The University of California Center for Laboratory Safety is hosting its first ever workshop on lab safety Thursday and Friday, attracting academics, industry researchers and government regulators from across the nation and the world to look at new and more effective ways to make certain that research is performed safely.

"It's really important that we recognize there are hazards that can cause serious injury and death and that we look at ways that we can improve lab safety," said James Gibson, the center's executive director and director of UCLA's Office of Environment, Health and Safety.

With breakout sessions focused on safety culture, hazard assessment and safety and compliance strategies, the two-day workshop at the Beckman Center of the National Academy of Sciences in Irvine is designed to help participants identify potential problems and develop implementation plans.

The workshop includes 70 participants representing the National Institutes of Health, Princeton University and Dow Corning, to name a few, and some from as far away as the Netherlands.

"It's fairly unusual to have people from so many different backgrounds, from so many different disciplines and different perspectives, which makes this workshop pretty unique," said Nancy Wayne, UCLA's associate vice chancellor for research-lab safety and chair of the center's advisory board. "What interests all of us is a shared interest in improving lab safety, really in a way that will be embraced ... by those who supervise and perform lab research."

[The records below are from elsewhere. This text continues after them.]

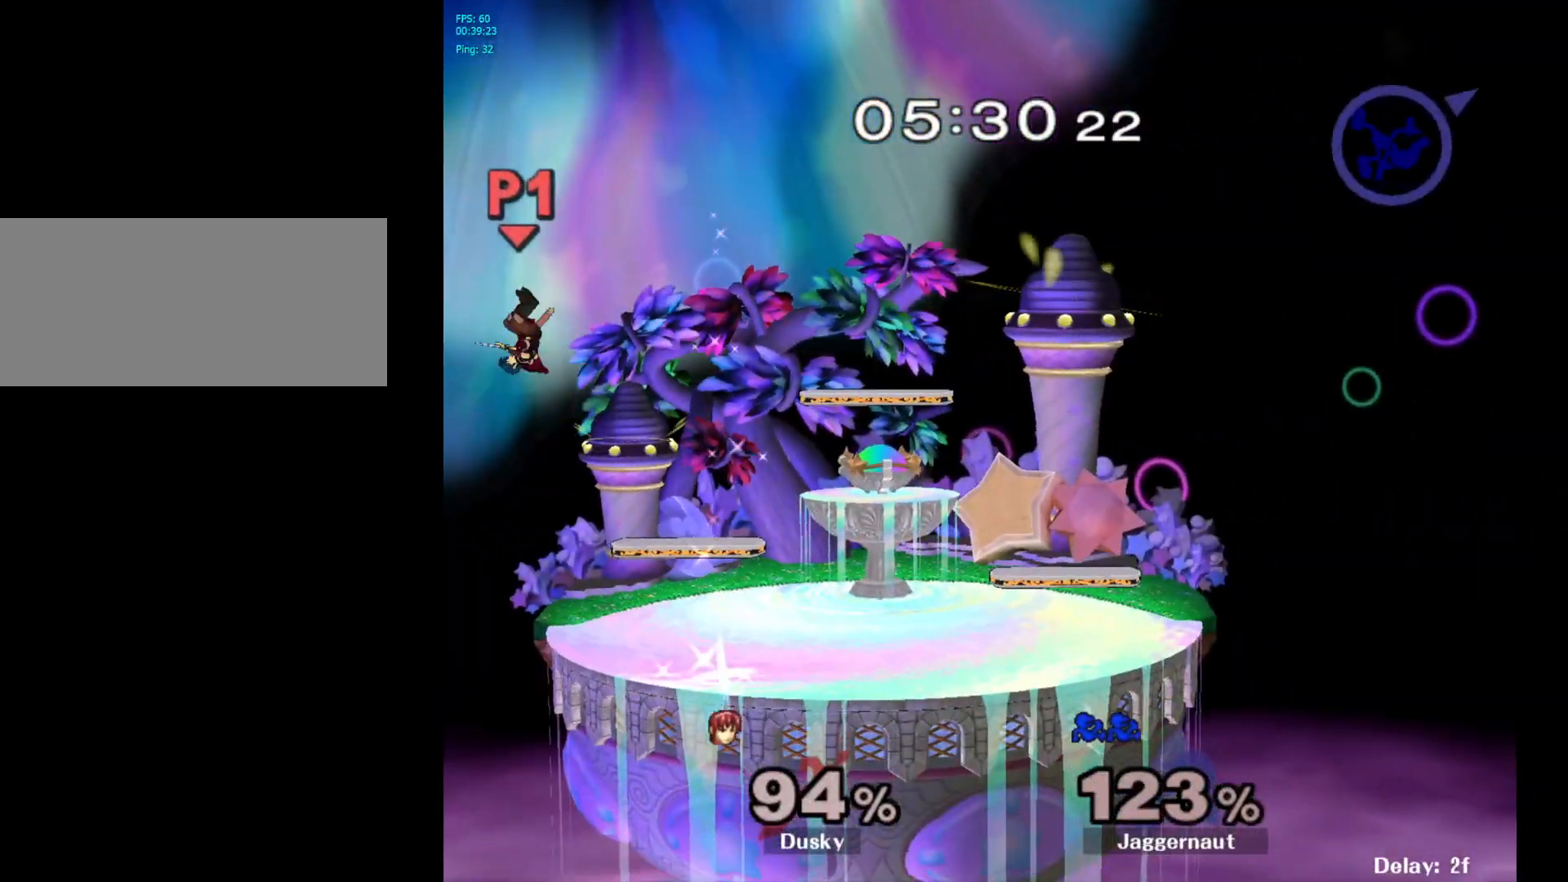
{"buttons": [], "left_stick": "left", "right_stick": "center", "events": [[17, "Y", "up"], [67, "Y", "down"], [167, "Y", "up"], [217, "Y", "down"], [333, "Y", "up"], [383, "Y", "down"], [500, "Y", "up"]]}
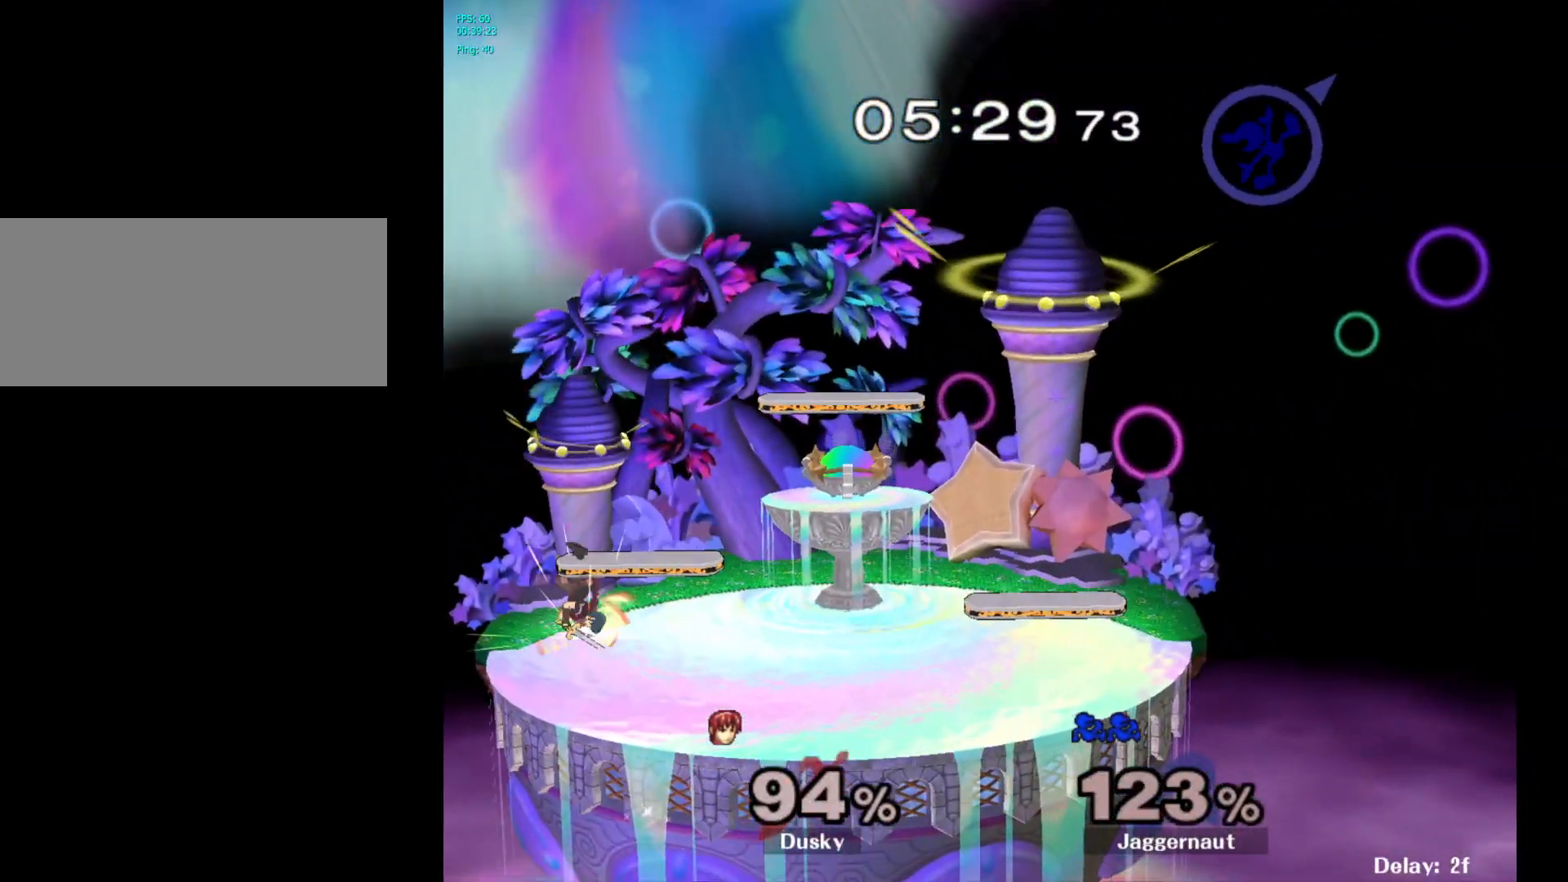
{"buttons": [], "left_stick": "down-left", "right_stick": "center", "events": [[50, "Y", "down"], [167, "Y", "up"], [467, "left_stick", "down-left"]]}
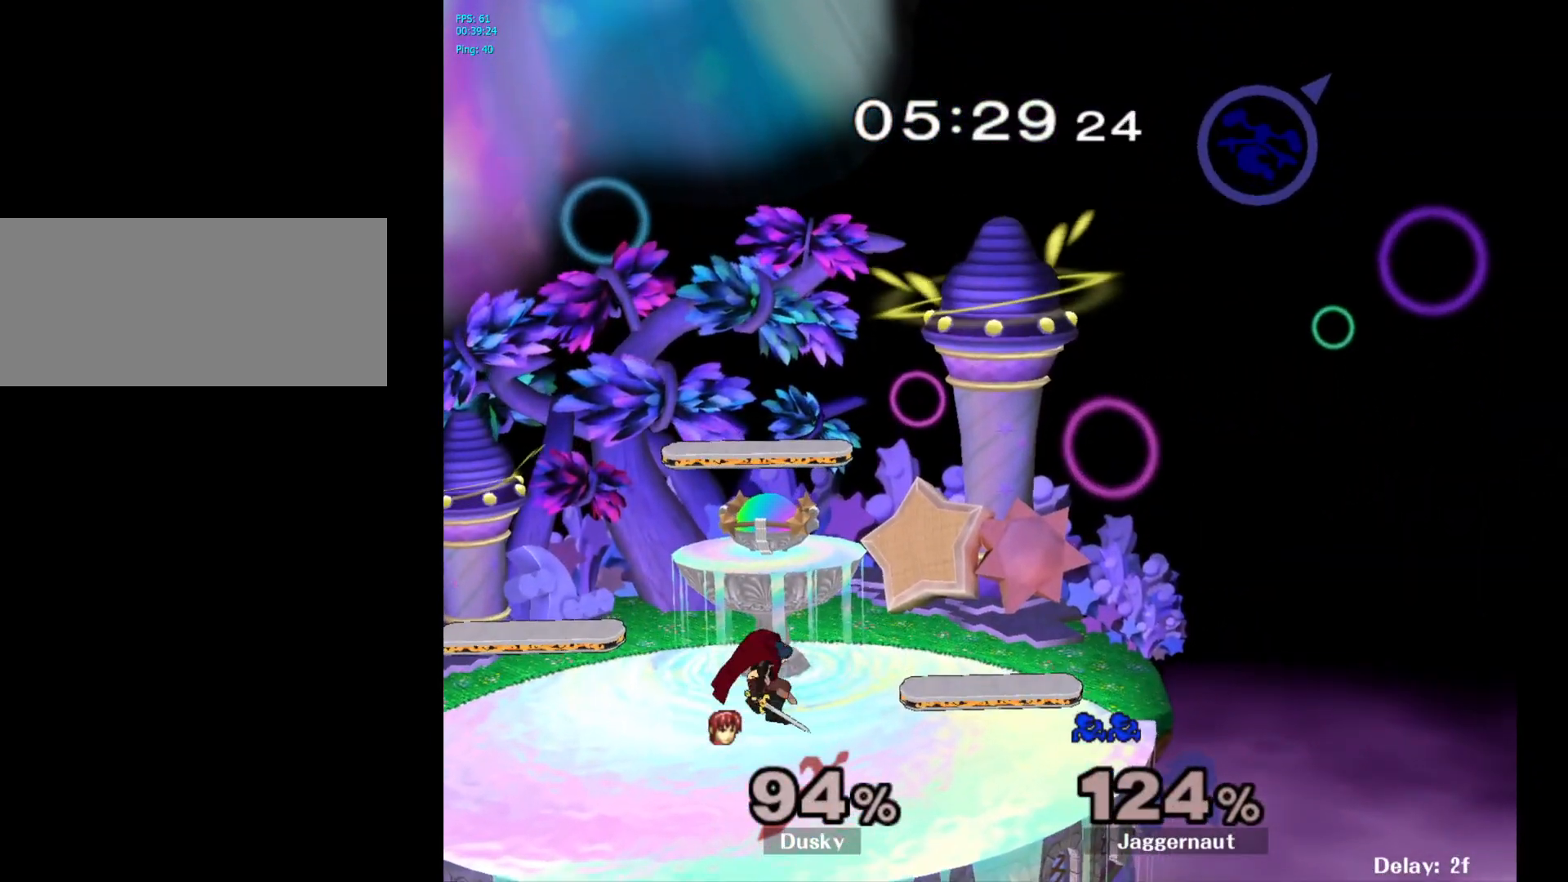
{"buttons": [], "left_stick": "left", "right_stick": "left", "events": [[250, "left_stick", "left"], [450, "right_stick", "left"]]}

The workshop is aimed at approaching lab safety from a scientific perspective.

"There is a lack of research in the area of lab safety," Wayne said. "We've been digging through the literature and it really is sorely lacking in evidence-based lab safety regulations. These regulations are often based on someone's idea of common sense rather than empirically derived data."

In his welcoming remarks, UCLA Vice Chancellor for Research James Economou recalled Chancellor Gene Block interviewing him for the position two years ago and stressing the importance of lab safety to UCLA.

"This Center for Laboratory Safety that is funded by Chancellor Block and the University of California is just another quantum step upward in creating a mechanism that will support research on lab safety practices that will yield information and improve understanding to develop best practices and then also analyze outcomes," Economou said.

The center was established last year with the mission of improving the practice of laboratory safety through the performance of scientific research and implementation of best safety practices. Since then, other universities and researchers have been turning to the center for assistance in establishing lab safety programs of their own.
 
In the past few years, UCLA has dramatically enhanced its own lab safety programs, increasing the number of inspections in its labs, strengthening the university's policy on the required use of personal protective equipment and developing a hazard assessment tool that labs must update annually or whenever conditions change.